You spent a lot of time researching which college you wanted to attend and which program of study you wanted to pursue. Part of choosing where you will go to school depends on what type of financial aid package the school can offer you. In most cases, you will have to take out a loan of some sort, usually federal and more frequently private alternative loans. You realize that the time you spend deciding where to go to school and what to study is part of an investment in your future. Unfortunately, a lot of times, you’re not taught about the impact that borrowing to pay for education can have on your future as well.
The following information is intended as counseling material designed to help you understand what you need to know about borrowing for your education.
Awareness Is The First Step
By the time you’ve been approved for a loan, you are so happy to know you’ll be able to attend the school of your dreams that the last thing on your mind is what impact repaying this loan will have on your future. Understanding the basics about your loan can help. You should know the amounts of all education loans, the interest rates and fees associated with taking out these loans, repayment options, as well as deferment and forbearance eligibility and consolidation procedures.
Communication With The Loan Holder Is Vital
You should always be aware of who is holding your loan. Before the loan goes into repayment, a guaranty agency, secondary market or the lender may be holding the loan. In most cases, a loan servicer is the holder of the loan. The loan servicer should be contacted in the case of a name or address change, billing statement or repayment questions, and to request deferment or forbearance. Keeping in touch with the loan servicer can prevent future problems with late payments or default, which may affect your credit report.
Not making a loan payment on time can result in a late charge penalty. Late charges are added to the principal and interest owed. When students fall very far behind on their payments, a collection agency or attorney may be obtained to collect the money owed. Students will have to pay any charges associated with collection activity.
If the borrower is unable to make regular principal and interest payments, the lender may accept interest-only payments or the student may be able to defer payments with a capitalized interest forbearance. The student should always contact their servicer to find out about forbearance on all their loans. A forbearance may be granted at the lender’s discretion, but only in accordance with the guidelines. The student should contact the lender or the designated servicer immediately if they would like to obtain forbearance. If at any time during the repayment period a student is unable to make a required payment, they should immediately contact the servicer to seek advice on obtaining a temporary cessation of payments. A forbearance will grant an extension of the principal and interest of the loan.

# [REQUIRED ACTION 1]
From the student loan borrowing passage, reproduce the portion between "If the borrower" and "interest of the loan.", inclusive.
# [REQUIRED ACTION 2]
Decide whether each statement below agrees with the student loan borrowing passage. Answer yes or no for each, and quote the passage words that settle it.
(a) Late charges are added to the principal and interest owed.
(b) A lender is required to grant forbearance whenever a student requests it.
(c) In most cases, a guaranty agency is the holder of the loan.
# [REQUIRED ACTION 3]
Write the next part of the student loan borrowing passage, starting after its final sentence.

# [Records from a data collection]
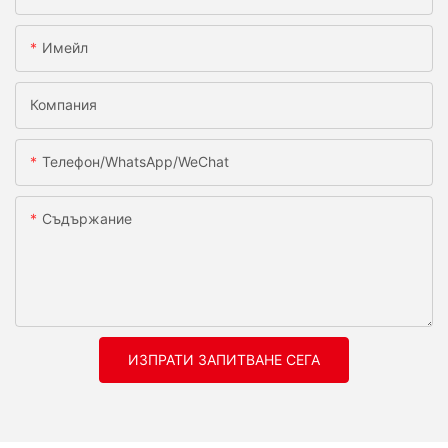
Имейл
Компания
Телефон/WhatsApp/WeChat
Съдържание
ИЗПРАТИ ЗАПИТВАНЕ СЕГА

* * *

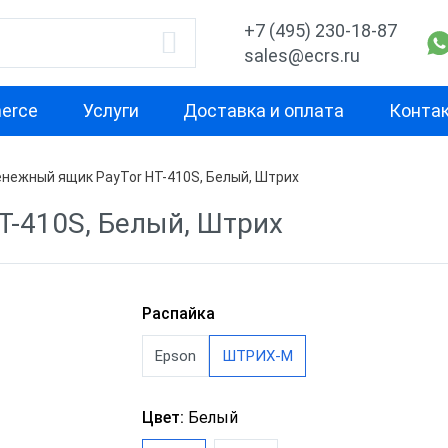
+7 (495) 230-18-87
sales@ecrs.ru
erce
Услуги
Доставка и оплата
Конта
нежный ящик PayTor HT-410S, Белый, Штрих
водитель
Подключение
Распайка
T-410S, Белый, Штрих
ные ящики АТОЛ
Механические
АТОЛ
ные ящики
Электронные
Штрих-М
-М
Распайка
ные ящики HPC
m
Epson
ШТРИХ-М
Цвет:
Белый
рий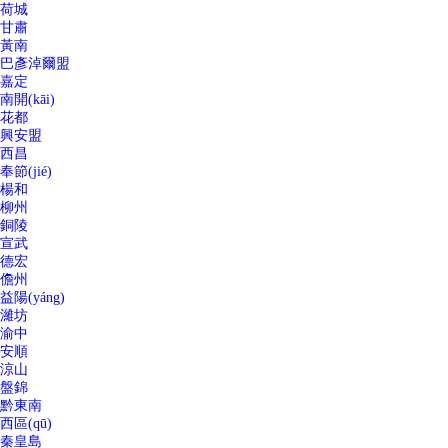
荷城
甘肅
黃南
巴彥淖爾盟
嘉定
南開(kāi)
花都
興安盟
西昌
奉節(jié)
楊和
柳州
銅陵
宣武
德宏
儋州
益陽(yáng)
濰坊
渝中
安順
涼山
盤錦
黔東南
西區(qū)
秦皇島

# [OUTPUT 1]
If the borrower is unable to make regular principal and interest payments, the lender may accept interest-only payments or the student may be able to defer payments with a capitalized interest forbearance. The student should always contact their servicer to find out about forbearance on all their loans. A forbearance may be granted at the lender’s discretion, but only in accordance with the guidelines. The student should contact the lender or the designated servicer immediately if they would like to obtain forbearance. If at any time during the repayment period a student is unable to make a required payment, they should immediately contact the servicer to seek advice on obtaining a temporary cessation of payments. A forbearance will grant an extension of the principal and interest of the loan.

# [OUTPUT 2]
(a) Yes: "Late charges are added to the principal and interest owed."
(b) No: "A forbearance may be granted at the lender’s discretion, but only in accordance with the guidelines."
(c) No: "In most cases, a loan servicer is the holder of the loan."

# [OUTPUT 3]
To prevent default, forbearance may be granted for a minimum of one month up to six months. A forbearance may be extended if the student reapplies for it, but total forbearance granted may not exceed 12 months during the repayment period.
How Default Happens
Default happens most often when people cannot meet their monthly payments due to unemployment, under employment, or bankruptcy. Even under these circumstances, the obligation to repay the loan remains. And interest will continue to accrue on the outstanding loan balance. If the loan is in default for many months or years, the accrued interest will greatly enlarge the borrower’s total debt.
As stated in the standard form promissory note, there are a number of events that constitute default on the loan. Basically, the term “default” means a failure to make monthly principal and/or interest payments on a loan as required under the terms and conditions of the promissory note. The lender or its designated servicer will attempt to collect the loan from the borrower and coborrower in accordance with the following standards:
15 days past due:
– Send late notice. If no late notice sent, phone call to borrower and coborrower(s) or letter if phone calls do not result in contact.
30 days past due:
– Phone call to borrower and coborrower(s) or letter if phone calls do not result in contact with the borrower and coborrower(s). Contact references by phone for valid address if unknown.
45 days past due:
– Phone call to borrower and coborrower(s) or letter if phone calls do not restult in contact with the borrower and coborrower(s).
60 days past due:
– Phone call to borrower and coborrower(s) or letter if phone calls do not result in contact with borrower and coborrower(s).
75 days past due:
– Phone call to borrower and coborrower(s) or letter if phone calls do not result in contact with the borrower and coborrower(s).
120 days past due:
– Send final demand letter to borrower and coborrower(s). A claim will be submitted by the lender prior to the 180th day of delinquency.
When a loan goes into default, the guaranty agency, as the insurer of the loan, reimburses the lender and then owns the loan. At that point, the guaranty agency attempts collection of the loan directly from the student.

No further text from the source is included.